═══ DATA SHOWN ═══

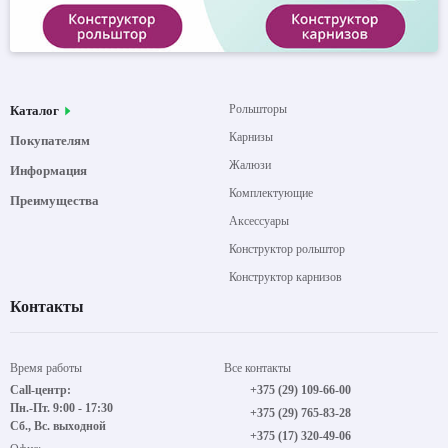
Рольшторы
Каталог
Карнизы
Покупателям
Жалюзи
Информация
Комплектующие
Преимущества
Аксессуары
Конструктор рольштор
Конструктор карнизов
Контакты
Время работы
Все контакты
Call-центр:
+375 (29) 109-66-00
Пн.-Пт. 9:00 - 17:30
+375 (29) 765-83-28
Сб., Вс. выходной
+375 (17) 320-49-06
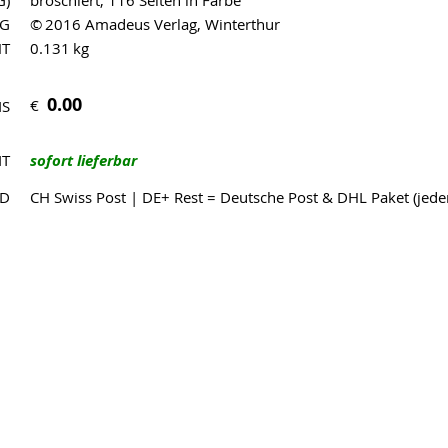
G)
broschiert, 116 Seiten in Farbe
AG
© 2016 Amadeus Verlag, Winterthur
HT
0.131 kg
0.00
€
IS
IT
sofort lieferbar
ND
CH Swiss Post | DE+ Rest = Deutsche Post & DHL Paket (jed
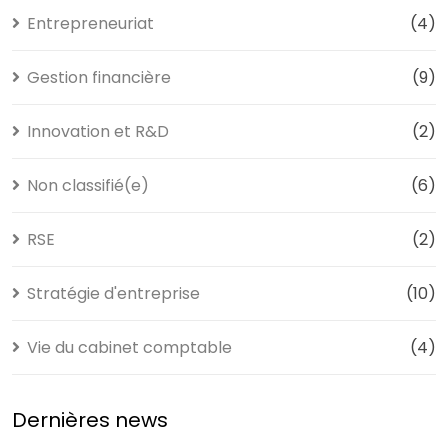
Entrepreneuriat
(4)
Gestion financière
(9)
Innovation et R&D
(2)
Non classifié(e)
(6)
RSE
(2)
Stratégie d'entreprise
(10)
Vie du cabinet comptable
(4)
Dernières news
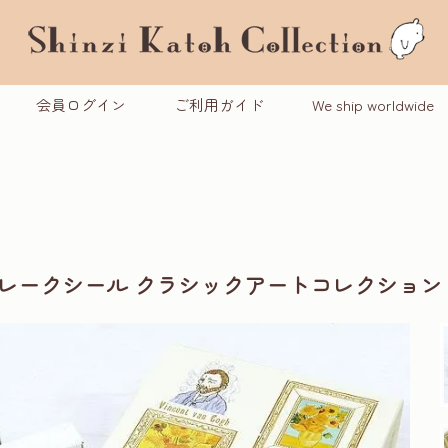
会員ログイン
ご利用ガイド
We ship worldwide
レークシール クラシックアートコレクショ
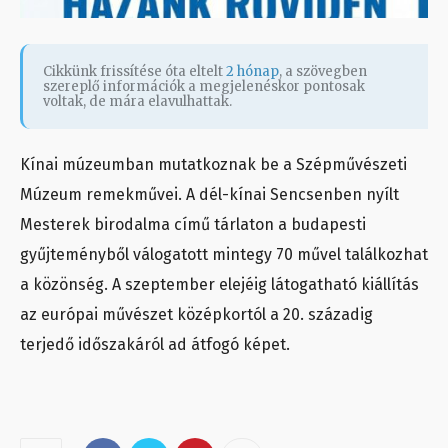
Cikkünk frissítése óta eltelt
2 hónap
, a szövegben
szereplő információk a megjelenéskor pontosak
voltak, de mára elavulhattak.
Kínai múzeumban mutatkoznak be a Szépművészeti
Múzeum remekművei. A dél-kínai Sencsenben nyílt
Mesterek birodalma című tárlaton a budapesti
gyűjteményből válogatott mintegy 70 művel találkozhat
a közönség. A szeptember elejéig látogatható kiállítás
az európai művészet középkortól a 20. századig
terjedő időszakáról ad átfogó képet.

═══

> [PROBLEM STATEMENT] Render the part of the records that opens with the line containing "Cikkünk frissítése óta eltelt" and closes with the line containing "gyűjteményből válogatott mintegy" as a Markdown table with the columns Row and Line, numbering each line and leaving out any blank lines.

> [EXERCISE RESPONSE]
| Row | Line |
|---|---|
| 1 | Cikkünk frissítése óta eltelt |
| 2 | 2 hónap |
| 3 | , a szövegben |
| 4 | szereplő információk a megjelenéskor pontosak |
| 5 | voltak, de mára elavulhattak. |
| 6 | Kínai múzeumban mutatkoznak be a Szépművészeti |
| 7 | Múzeum remekművei. A dél-kínai Sencsenben nyílt |
| 8 | Mesterek birodalma című tárlaton a budapesti |
| 9 | gyűjteményből válogatott mintegy 70 művel találkozhat |